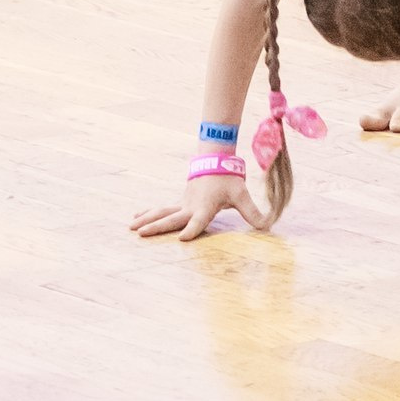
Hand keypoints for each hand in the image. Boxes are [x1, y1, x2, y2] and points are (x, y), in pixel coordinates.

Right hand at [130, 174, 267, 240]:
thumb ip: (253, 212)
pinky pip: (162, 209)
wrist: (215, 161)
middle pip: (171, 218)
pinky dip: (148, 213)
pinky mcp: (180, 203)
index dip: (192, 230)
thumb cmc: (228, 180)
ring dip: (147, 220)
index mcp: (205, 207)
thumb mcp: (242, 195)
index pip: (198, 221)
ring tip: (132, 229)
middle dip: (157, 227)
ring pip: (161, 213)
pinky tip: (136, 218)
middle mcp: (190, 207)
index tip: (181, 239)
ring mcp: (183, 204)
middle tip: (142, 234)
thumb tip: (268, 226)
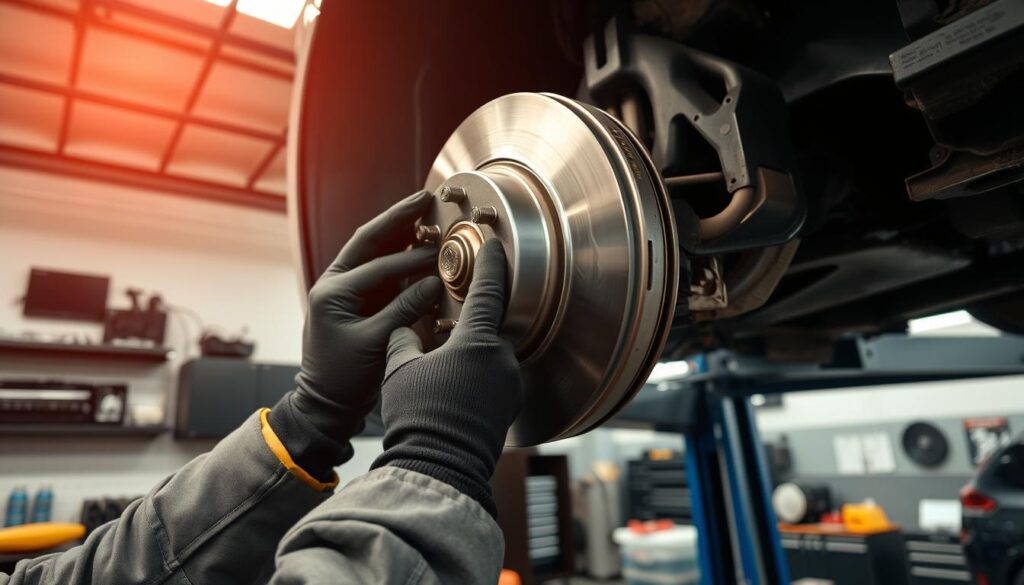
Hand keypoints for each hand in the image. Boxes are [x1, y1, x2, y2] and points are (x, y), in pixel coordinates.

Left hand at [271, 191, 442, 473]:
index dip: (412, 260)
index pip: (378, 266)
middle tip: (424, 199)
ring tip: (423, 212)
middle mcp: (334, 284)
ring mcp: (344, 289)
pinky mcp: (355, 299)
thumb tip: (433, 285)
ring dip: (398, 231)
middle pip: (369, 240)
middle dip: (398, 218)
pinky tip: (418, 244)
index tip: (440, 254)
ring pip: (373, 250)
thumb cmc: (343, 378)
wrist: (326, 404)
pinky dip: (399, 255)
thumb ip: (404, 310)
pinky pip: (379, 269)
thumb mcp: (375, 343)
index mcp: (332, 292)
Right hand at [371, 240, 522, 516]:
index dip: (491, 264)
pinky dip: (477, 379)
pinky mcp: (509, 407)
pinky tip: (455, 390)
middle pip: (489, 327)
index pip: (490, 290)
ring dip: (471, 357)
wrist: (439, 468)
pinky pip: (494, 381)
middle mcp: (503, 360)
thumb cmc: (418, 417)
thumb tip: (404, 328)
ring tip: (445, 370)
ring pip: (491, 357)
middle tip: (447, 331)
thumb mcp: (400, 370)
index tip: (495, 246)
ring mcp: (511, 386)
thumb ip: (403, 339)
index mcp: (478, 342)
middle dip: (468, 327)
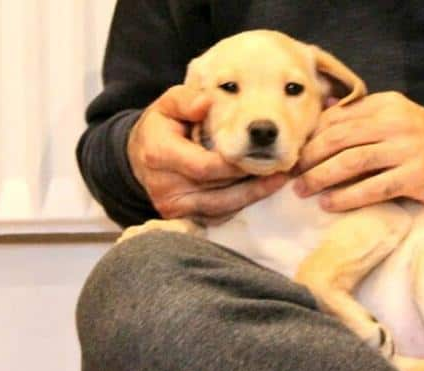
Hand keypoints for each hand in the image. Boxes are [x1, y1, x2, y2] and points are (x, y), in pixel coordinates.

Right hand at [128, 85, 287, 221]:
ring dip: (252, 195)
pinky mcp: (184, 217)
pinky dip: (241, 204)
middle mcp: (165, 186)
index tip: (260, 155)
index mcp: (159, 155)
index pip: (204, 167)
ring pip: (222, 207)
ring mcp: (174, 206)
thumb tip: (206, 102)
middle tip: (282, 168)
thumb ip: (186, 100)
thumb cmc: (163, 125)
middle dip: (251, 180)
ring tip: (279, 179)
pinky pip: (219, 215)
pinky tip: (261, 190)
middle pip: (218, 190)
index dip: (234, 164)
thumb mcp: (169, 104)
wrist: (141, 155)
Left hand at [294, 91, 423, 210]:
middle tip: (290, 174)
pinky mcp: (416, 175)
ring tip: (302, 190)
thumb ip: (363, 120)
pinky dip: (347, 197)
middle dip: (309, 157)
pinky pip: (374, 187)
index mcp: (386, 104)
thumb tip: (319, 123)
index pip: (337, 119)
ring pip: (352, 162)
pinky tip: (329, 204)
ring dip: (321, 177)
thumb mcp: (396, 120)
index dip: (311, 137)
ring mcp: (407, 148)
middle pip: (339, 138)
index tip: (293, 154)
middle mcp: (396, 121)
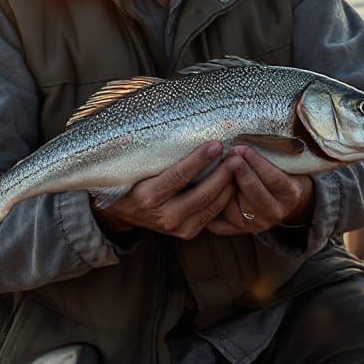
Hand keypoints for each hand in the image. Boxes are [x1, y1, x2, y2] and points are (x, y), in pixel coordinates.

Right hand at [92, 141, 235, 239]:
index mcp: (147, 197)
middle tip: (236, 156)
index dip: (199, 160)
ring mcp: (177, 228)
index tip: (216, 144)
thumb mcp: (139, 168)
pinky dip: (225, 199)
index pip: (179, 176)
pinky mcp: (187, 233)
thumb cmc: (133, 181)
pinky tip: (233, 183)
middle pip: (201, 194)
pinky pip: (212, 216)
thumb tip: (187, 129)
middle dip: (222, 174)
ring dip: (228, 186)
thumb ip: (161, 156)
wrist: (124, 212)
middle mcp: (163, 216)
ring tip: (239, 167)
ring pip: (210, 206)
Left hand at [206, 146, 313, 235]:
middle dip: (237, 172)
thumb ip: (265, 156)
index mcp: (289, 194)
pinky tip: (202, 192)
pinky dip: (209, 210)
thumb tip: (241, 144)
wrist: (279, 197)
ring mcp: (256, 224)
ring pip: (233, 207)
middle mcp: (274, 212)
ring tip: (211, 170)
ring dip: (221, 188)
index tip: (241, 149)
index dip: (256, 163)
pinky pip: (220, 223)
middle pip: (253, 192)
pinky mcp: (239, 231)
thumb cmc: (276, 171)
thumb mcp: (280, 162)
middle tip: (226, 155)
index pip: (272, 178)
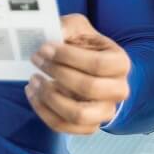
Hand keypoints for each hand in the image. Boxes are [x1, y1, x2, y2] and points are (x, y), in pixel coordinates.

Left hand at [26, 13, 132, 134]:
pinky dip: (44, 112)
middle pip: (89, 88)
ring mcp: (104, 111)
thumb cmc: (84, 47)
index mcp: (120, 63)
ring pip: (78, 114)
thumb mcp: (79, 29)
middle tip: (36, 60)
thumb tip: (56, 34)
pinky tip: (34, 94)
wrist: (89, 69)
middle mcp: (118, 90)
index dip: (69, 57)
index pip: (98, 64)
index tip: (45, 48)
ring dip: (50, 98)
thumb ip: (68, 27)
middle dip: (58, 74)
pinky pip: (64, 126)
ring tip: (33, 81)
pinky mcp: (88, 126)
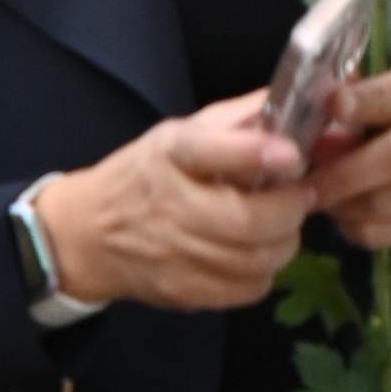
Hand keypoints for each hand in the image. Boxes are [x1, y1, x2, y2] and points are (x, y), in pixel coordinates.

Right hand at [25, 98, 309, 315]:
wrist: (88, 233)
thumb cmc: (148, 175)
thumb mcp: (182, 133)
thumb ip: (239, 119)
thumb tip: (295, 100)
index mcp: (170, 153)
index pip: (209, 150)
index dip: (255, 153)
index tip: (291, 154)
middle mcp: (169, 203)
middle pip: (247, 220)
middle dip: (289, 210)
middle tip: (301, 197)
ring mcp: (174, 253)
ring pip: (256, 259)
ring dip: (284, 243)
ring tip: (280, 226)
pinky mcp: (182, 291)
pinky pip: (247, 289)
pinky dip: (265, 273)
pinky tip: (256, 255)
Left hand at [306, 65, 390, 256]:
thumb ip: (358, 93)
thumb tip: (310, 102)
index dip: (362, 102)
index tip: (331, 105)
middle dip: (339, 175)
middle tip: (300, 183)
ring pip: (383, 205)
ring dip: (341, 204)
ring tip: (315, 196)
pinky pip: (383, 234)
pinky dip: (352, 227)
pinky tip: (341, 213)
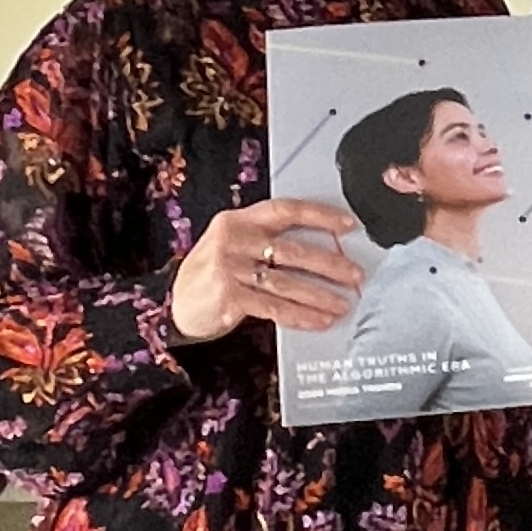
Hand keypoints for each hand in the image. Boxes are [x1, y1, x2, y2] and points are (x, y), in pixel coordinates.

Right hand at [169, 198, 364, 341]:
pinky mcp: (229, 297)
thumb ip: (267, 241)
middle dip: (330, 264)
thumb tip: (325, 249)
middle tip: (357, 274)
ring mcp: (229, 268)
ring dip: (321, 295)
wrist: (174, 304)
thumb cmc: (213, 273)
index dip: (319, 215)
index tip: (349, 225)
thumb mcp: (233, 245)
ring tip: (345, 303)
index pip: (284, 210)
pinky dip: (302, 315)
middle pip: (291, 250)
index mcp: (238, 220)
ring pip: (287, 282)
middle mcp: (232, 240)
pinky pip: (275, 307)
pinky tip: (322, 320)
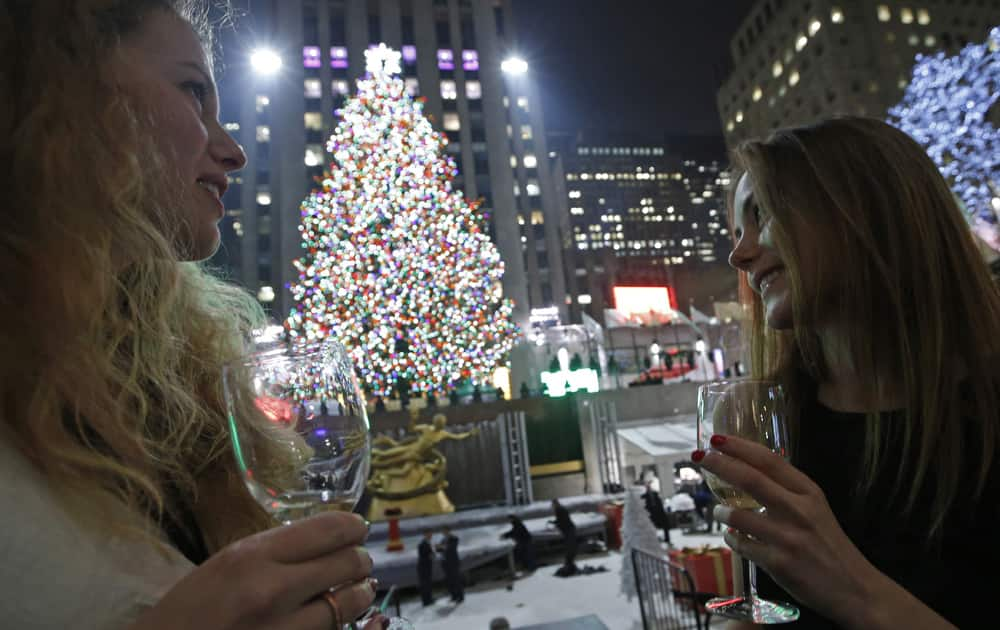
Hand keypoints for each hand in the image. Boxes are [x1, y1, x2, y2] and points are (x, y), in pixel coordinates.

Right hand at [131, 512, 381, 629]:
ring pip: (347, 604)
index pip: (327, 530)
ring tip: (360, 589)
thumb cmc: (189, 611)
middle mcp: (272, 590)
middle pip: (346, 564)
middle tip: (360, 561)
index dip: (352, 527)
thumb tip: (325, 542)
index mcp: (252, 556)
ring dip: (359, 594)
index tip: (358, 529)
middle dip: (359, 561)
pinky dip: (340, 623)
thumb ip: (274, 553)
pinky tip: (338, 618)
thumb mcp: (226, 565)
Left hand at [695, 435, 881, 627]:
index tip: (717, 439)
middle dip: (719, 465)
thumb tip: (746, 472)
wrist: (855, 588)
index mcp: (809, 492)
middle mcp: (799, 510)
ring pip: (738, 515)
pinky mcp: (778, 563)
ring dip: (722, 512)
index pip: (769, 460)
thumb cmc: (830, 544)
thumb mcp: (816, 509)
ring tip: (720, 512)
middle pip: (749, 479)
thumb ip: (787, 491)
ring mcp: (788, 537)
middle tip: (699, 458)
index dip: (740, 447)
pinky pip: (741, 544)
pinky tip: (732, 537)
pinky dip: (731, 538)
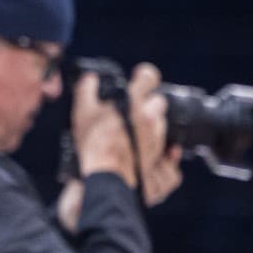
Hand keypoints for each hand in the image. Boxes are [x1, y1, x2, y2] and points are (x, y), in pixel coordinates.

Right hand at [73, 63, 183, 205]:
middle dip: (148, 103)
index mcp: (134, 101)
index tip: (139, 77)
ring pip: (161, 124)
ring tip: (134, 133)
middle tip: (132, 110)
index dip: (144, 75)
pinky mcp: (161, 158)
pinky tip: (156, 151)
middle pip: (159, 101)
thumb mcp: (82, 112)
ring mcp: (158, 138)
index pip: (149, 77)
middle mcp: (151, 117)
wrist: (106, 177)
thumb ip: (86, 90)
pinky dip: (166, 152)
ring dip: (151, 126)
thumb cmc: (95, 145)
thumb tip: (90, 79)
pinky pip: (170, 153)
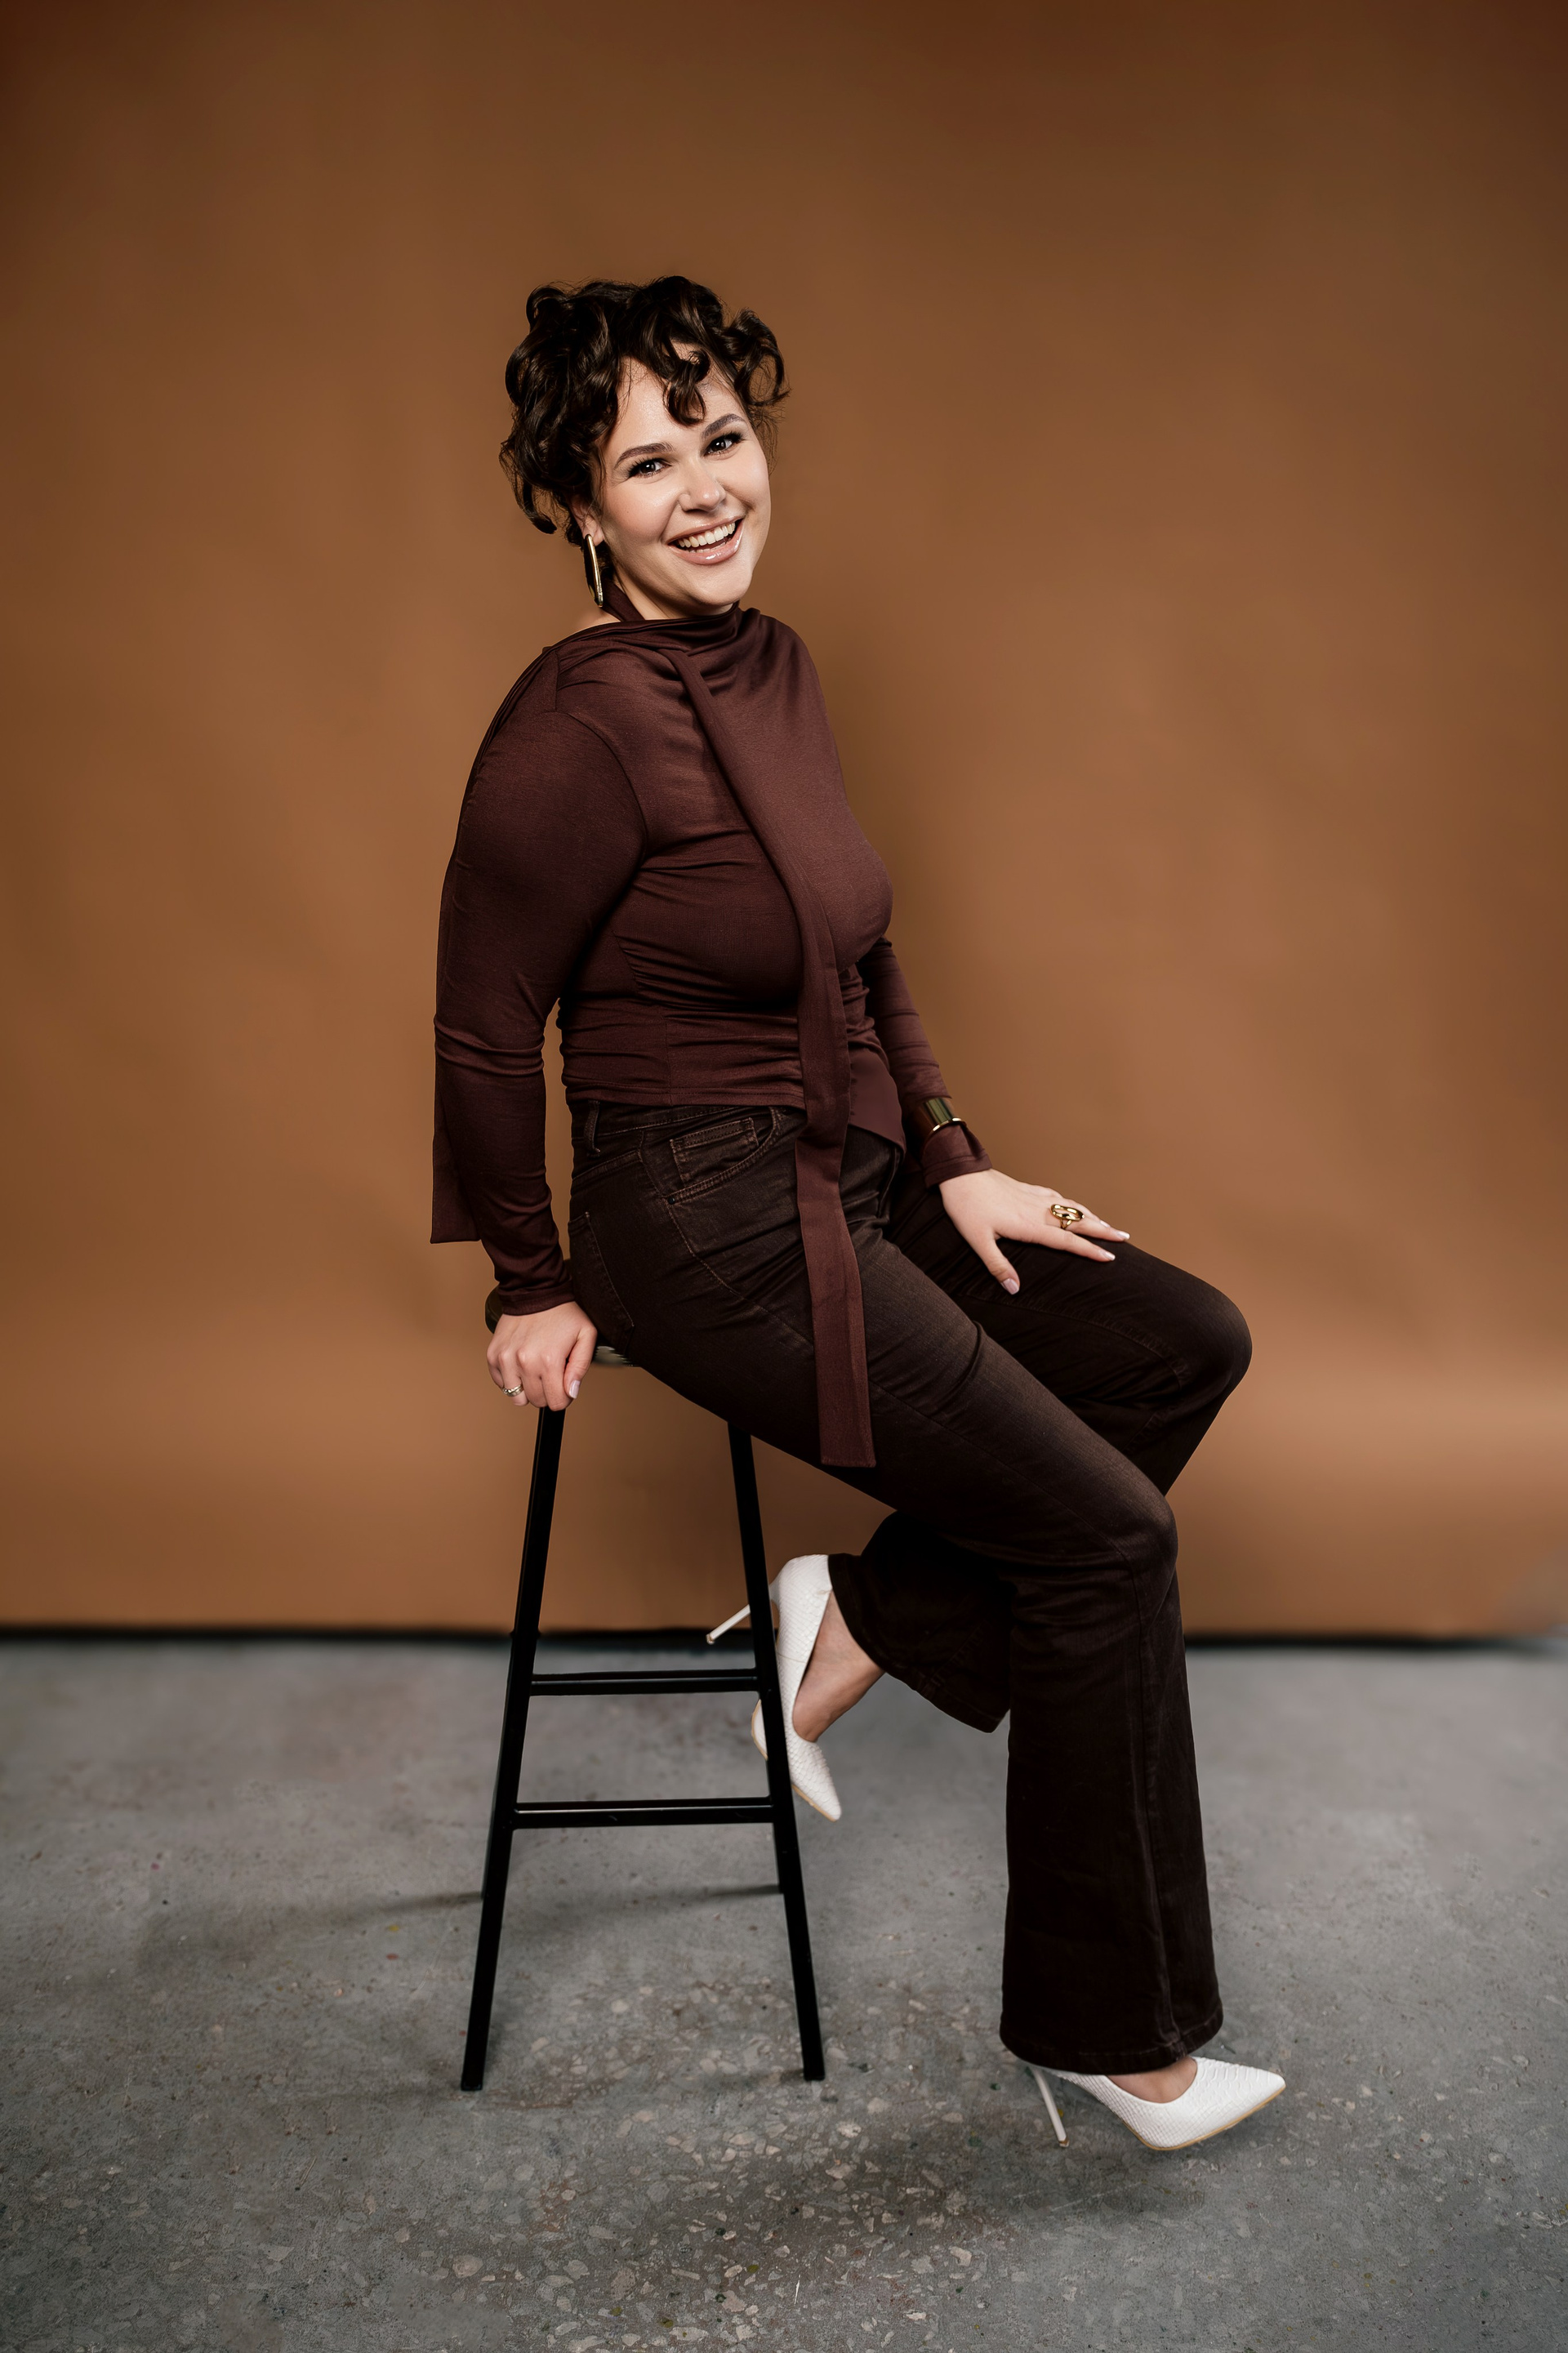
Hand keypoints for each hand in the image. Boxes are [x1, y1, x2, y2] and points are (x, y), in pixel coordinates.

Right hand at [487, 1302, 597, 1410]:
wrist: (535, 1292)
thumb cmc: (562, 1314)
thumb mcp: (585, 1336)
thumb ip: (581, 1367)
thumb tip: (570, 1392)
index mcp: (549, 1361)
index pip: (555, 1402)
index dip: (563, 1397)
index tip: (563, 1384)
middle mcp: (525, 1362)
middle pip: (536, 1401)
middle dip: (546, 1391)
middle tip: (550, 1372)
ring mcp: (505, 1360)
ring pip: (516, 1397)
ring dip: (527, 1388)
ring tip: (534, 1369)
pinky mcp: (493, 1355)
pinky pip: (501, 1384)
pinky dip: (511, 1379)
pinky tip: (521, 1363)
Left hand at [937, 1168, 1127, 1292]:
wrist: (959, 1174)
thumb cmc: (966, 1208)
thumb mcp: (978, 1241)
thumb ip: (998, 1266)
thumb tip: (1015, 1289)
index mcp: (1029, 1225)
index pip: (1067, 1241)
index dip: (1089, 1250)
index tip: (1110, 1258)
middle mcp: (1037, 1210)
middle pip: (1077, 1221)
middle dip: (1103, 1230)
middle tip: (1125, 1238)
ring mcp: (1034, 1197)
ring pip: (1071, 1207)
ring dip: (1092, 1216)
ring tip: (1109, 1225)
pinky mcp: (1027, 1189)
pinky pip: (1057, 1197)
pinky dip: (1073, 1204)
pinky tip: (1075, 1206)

§ **Problem description**
Give back, exactly and with nothing added, the lines from the line with "pinky tip: (156, 151)" through the final line of the data, both included; leave pictures out.

§ **Written response**
pinky tip: (156, 151)
middle pip: (159, 101)
thumb mcp: (82, 112)
ring mcp: (158, 138)
index pip: (149, 77)
middle mcp: (151, 117)
wrist: (106, 177)
thumb ip: (86, 90)
pinky dip: (166, 152)
ring dip: (151, 126)
thumb cmc: (95, 145)
thumb tip: (90, 79)
pinky pip: (170, 153)
Hand keypoints for each hand in the image. Boxes are [x1, y1, x2, y2] and points are (x, y), in pixel coordinates.

Right hand at [487, 1302, 597, 1410]:
wrist: (535, 1292)
thumb cmc: (562, 1314)
thumb mcp: (585, 1336)
thumb ip: (581, 1367)
thumb tip: (570, 1392)
index mcp: (549, 1361)
index pip: (555, 1402)
index dip: (563, 1397)
index tip: (563, 1384)
middle mcp: (525, 1362)
middle pip: (536, 1401)
middle dip: (546, 1391)
middle tip: (550, 1372)
ring mcp: (505, 1360)
ring pip: (516, 1397)
ring dip: (527, 1388)
ring tip: (534, 1369)
pinky mcp: (493, 1355)
pinky pip: (501, 1384)
pinky dip: (511, 1379)
pinky tip: (521, 1363)
Left hand at [937, 1168, 1127, 1292]:
wrist: (959, 1174)
thumb cmc: (966, 1208)
thumb mcp: (978, 1241)
thumb ip: (998, 1266)
thumb tip: (1015, 1289)
index mcp: (1029, 1225)
index pip: (1067, 1241)
index dip: (1089, 1250)
index tip: (1110, 1258)
middle mcp: (1037, 1210)
middle pip: (1077, 1221)
middle dip: (1103, 1230)
middle tip: (1125, 1238)
ring mcp: (1034, 1197)
ring pip: (1071, 1207)
ring dip: (1092, 1216)
ring tip: (1109, 1225)
pinky mcp: (1027, 1189)
pinky pip: (1057, 1197)
pinky dip: (1073, 1204)
pinky tip: (1075, 1206)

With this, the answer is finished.